Zydus Cadila expects to submit to the drug regulator its safety and efficacy data for the vaccine in either April or June.
The company is currently conducting a phase 3 clinical trial of 28,216 participants for the vaccine across India and will calculate the shot’s efficacy when it gets 158 cases of covid-19 among the participants after the vaccination cycle is completed, the spokesperson said.
“Once the vaccination cycle is completed, one needs to wait for getting the 158 number of cases who test positive for covid-19 as this is a double-blind, randomized, placebo-controlled trial. Once this efficacy analysis number comes in, the trial’s primary objective would be complete," Zydus Cadila said.
In a phase 3 trial, a vaccine’s efficacy is calculated when a pre-determined number of covid-19 cases is achieved across the vaccine and placebo arms of a blinded trial.
When the number of covid-19 cases are observed, the participants are unblinded—the researchers find out who has received the vaccine and who has got a placebo—and the efficacy is determined.
The Indian regulator, as well as the World Health Organization (WHO), has kept 50% as the minimum efficacy required to get emergency licensure.
Zydus Cadila’s DNA-based vaccine is crucial because a successful trial and subsequent regulatory authorization would make it the fourth covid-19 vaccine to be launched in India.
Also, with the vaccine platform being a relatively new technology, it can be quickly adapted to mutant strains, such as those from South Africa that are reducing the efficacy of some vaccines.

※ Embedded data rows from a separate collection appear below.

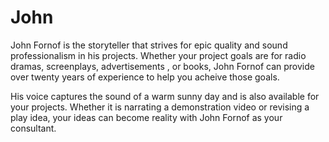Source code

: John
====
John Fornof is the storyteller that strives for epic quality and sound professionalism in his projects. Whether your project goals are for radio dramas, screenplays, advertisements , or books, John Fornof can provide over twenty years of experience to help you acheive those goals.

His voice captures the sound of a warm sunny day and is also available for your projects. Whether it is narrating a demonstration video or revising a play idea, your ideas can become reality with John Fornof as your consultant.  
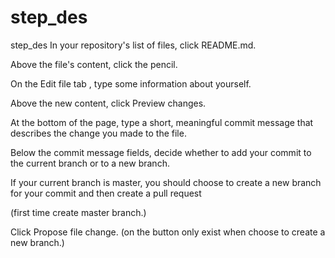 # step_des
step_des
In your repository's list of files, click README.md. 

Above the file's content, click the pencil.

On the Edit file tab , type some information about yourself. 

Above the new content, click Preview changes.


At the bottom of the page, type a short, meaningful commit message that describes the change you made to the file. 

Below the commit message fields, decide whether to add your commit to the current branch or to a new branch. 

If your current branch is master, you should choose to create a new branch for your commit and then create a pull request

(first time create master branch.)

Click Propose file change. (on the button only exist when choose to create a new branch.)
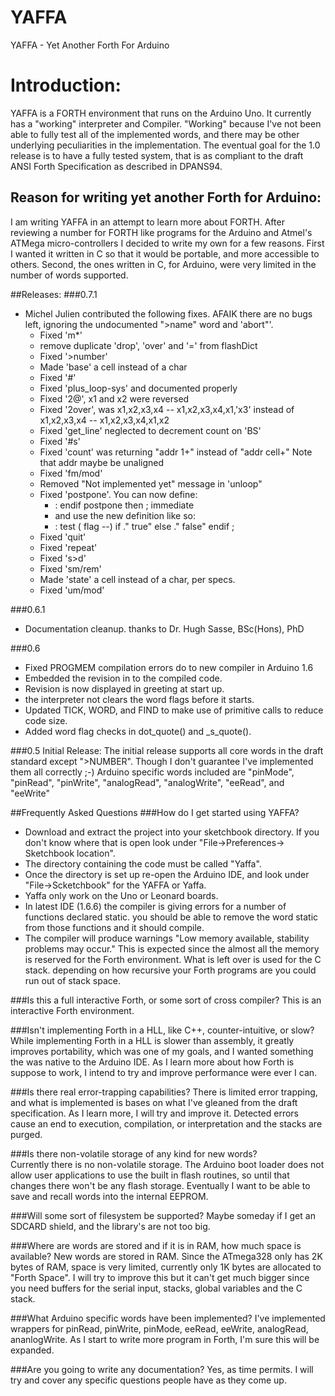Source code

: YAFFA
=====

YAFFA - Yet Another Forth For Arduino

# Introduction:
YAFFA is a FORTH environment that runs on the Arduino Uno. It currently has a "working" interpreter and Compiler. "Working" because I've not been able to fully test all of the implemented words, and there may be other underlying peculiarities in the implementation. The eventual goal for the 1.0 release is to have a fully tested system, that is as compliant to the draft ANSI Forth Specification as described in DPANS94.

## Reason for writing yet another Forth for Arduino:
I am writing YAFFA in an attempt to learn more about FORTH. After reviewing a number for FORTH like programs for the Arduino and Atmel's ATMega micro-controllers I decided to write my own for a few reasons. First I wanted it written in C so that it would be portable, and more accessible to others. Second, the ones written in C, for Arduino, were very limited in the number of words supported.

##Releases:
###0.7.1
- Michel Julien contributed the following fixes. AFAIK there are no bugs left, ignoring the undocumented ">name" word and 'abort"'.
  - Fixed 'm*'
  - remove duplicate 'drop', 'over' and '=' from flashDict
  - Fixed '>number'
  - Made 'base' a cell instead of a char
  - Fixed '#'
  - Fixed 'plus_loop-sys' and documented properly
  - Fixed '2@', x1 and x2 were reversed
  - Fixed '2over', was x1,x2,x3,x4 -- x1,x2,x3,x4,x1,'x3'
    instead of x1,x2,x3,x4 -- x1,x2,x3,x4,x1,x2
  - Fixed 'get_line' neglected to decrement count on 'BS'
  - Fixed '#s'
  - Fixed 'count' was returning "addr 1+" instead of "addr cell+"
    Note that addr maybe be unaligned
  - Fixed 'fm/mod'
  - Removed "Not implemented yet" message in 'unloop"
  - Fixed 'postpone'. You can now define:
    - : endif postpone then ; immediate
    - and use the new definition like so:
    - : test ( flag --) if ." true" else ." false" endif ;
  - Fixed 'quit'
  - Fixed 'repeat'
  - Fixed 's>d'
  - Fixed 'sm/rem'
  - Made 'state' a cell instead of a char, per specs.
  - Fixed 'um/mod'
  
###0.6.1
- Documentation cleanup. thanks to Dr. Hugh Sasse, BSc(Hons), PhD

###0.6
- Fixed PROGMEM compilation errors do to new compiler in Arduino 1.6
- Embedded the revision in to the compiled code.
- Revision is now displayed in greeting at start up.
- the interpreter not clears the word flags before it starts.
- Updated TICK, WORD, and FIND to make use of primitive calls to reduce code size.
- Added word flag checks in dot_quote() and _s_quote().

###0.5 Initial Release:
The initial release supports all core words in the draft standard except ">NUMBER". Though I don't guarantee I've implemented them all correctly ;-) Arduino specific words included are "pinMode", "pinRead", "pinWrite", "analogRead", "analogWrite", "eeRead", and "eeWrite"

##Frequently Asked Questions
###How do I get started using YAFFA?
- Download and extract the project into your sketchbook directory. If you don't know where that is open look under    "File->Preferences-> Sketchbook location". 
- The directory containing the code must be called  "Yaffa". 
- Once the directory is set up re-open the Arduino IDE, and look under "File->Scketchbook" for the YAFFA or Yaffa.
- Yaffa only work on the Uno or Leonard boards.
- In latest IDE (1.6.6) the compiler is giving errors for a number of functions declared static. you should be able to remove the word static from those functions and it should compile.
- The compiler will produce warnings "Low memory available, stability problems may occur." This is expected since the almost all the memory is reserved for the Forth environment. What is left over is used for the C stack. depending on how recursive your Forth programs are you could run out of stack space.
 
###Is this a full interactive Forth, or some sort of cross compiler?
This is an interactive Forth environment.

###Isn't implementing Forth in a HLL, like C++, counter-intuitive, or slow?
While implementing Forth in a HLL is slower than assembly, it greatly improves portability, which was one of my goals, and I wanted something the was native to the Arduino IDE. As I learn more about how Forth is suppose to work, I intend to try and improve performance were ever I can. 

###Is there real error-trapping capabilities?
There is limited error trapping, and what is implemented is bases on what I've gleaned from the draft specification. As I learn more, I will try and improve it. Detected errors cause an end to execution, compilation, or interpretation and the stacks are purged.

###Is there non-volatile storage of any kind for new words?  
Currently there is no non-volatile storage. The Arduino boot loader does not allow user applications to use the built in flash routines, so until that changes there won't be any flash storage. Eventually I want to be able to save and recall words into the internal EEPROM.

###Will some sort of filesystem be supported?
Maybe someday if I get an SDCARD shield, and the library's are not too big.

###Where are words are stored and if it is in RAM, how much space is available?
New words are stored in RAM. Since the ATmega328 only has 2K bytes of RAM, space is very limited, currently only 1K bytes are allocated to "Forth Space". I will try to improve this but it can't get much bigger since you need buffers for the serial input, stacks, global variables and the C stack.

###What Arduino specific words have been implemented?
I've implemented wrappers for pinRead, pinWrite, pinMode, eeRead, eeWrite, analogRead, ananlogWrite. As I start to write more program in Forth, I'm sure this will be expanded.

###Are you going to write any documentation?
Yes, as time permits. I will try and cover any specific questions people have as they come up.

In December, Zydus Cadila said its DNA vaccine can be altered and the modified vaccine can be produced within three months.

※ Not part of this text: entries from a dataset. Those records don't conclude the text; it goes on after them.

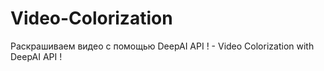 # Video-Colorization
Раскрашиваем видео с помощью DeepAI API ! - Video Colorization with DeepAI API !
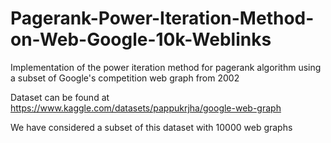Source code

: # Pagerank-Power-Iteration-Method-on-Web-Google-10k-Weblinks


Implementation of the power iteration method for pagerank algorithm using a subset of Google's competition web graph from 2002

Dataset can be found at https://www.kaggle.com/datasets/pappukrjha/google-web-graph

We have considered a subset of this dataset with 10000 web graphs
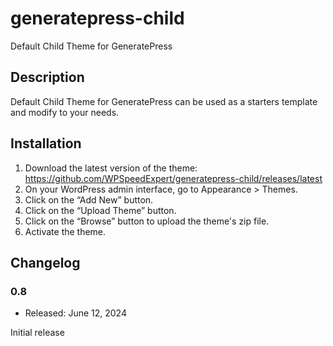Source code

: # generatepress-child
Default Child Theme for GeneratePress

## Description
Default Child Theme for GeneratePress can be used as a starters template and modify to your needs.

## Installation
1. Download the latest version of the theme:
https://github.com/WPSpeedExpert/generatepress-child/releases/latest
2. On your WordPress admin interface, go to Appearance > Themes.
3. Click on the “Add New” button.
4. Click on the “Upload Theme” button.
5. Click on the “Browse” button to upload the theme's zip file.
6. Activate the theme.

## Changelog

### 0.8
* Released: June 12, 2024

Initial release
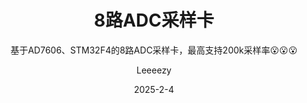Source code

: ---
layout:     post
title:      8路ADC采样卡
subtitle:   基于AD7606、STM32F4的8路ADC采样卡，最高支持200k采样率😮😮😮
date:       2025-2-4
author:     Leeeezy
header-img: img/2025-2-4-8路ADC采样卡/2025-2-4-header.jpg
preview-img: img/2025-2-4-8路ADC采样卡/preview-img.jpg
catalog: true
tags:
    - ADC采样卡
---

So far, Serum Institute of India’s Covishield—a version of the jabs developed by the University of Oxford and AstraZeneca Plc—and Bharat Biotech International’s indigenous shot, Covaxin, are being administered in India.
Dr Reddy’s Laboratories last week submitted its application to Drugs Controller General of India V.G. Somani seeking emergency use authorization for the Russia-developed Sputnik V vaccine.
While the efficacy of the two-dose Covishield varies between 53-90%, depending on the interval between doses and the quantum of the first shot, Sputnik V has an efficacy of 91.6% for two shots given three weeks apart.
On the other hand, Covaxin received emergency licensure in “clinical trial mode" despite not having efficacy data as the regulators believed it would work more effectively against the recently-discovered UK strain. The proof of its effectiveness against the new strains was found through a laboratory-based study only after authorization was given.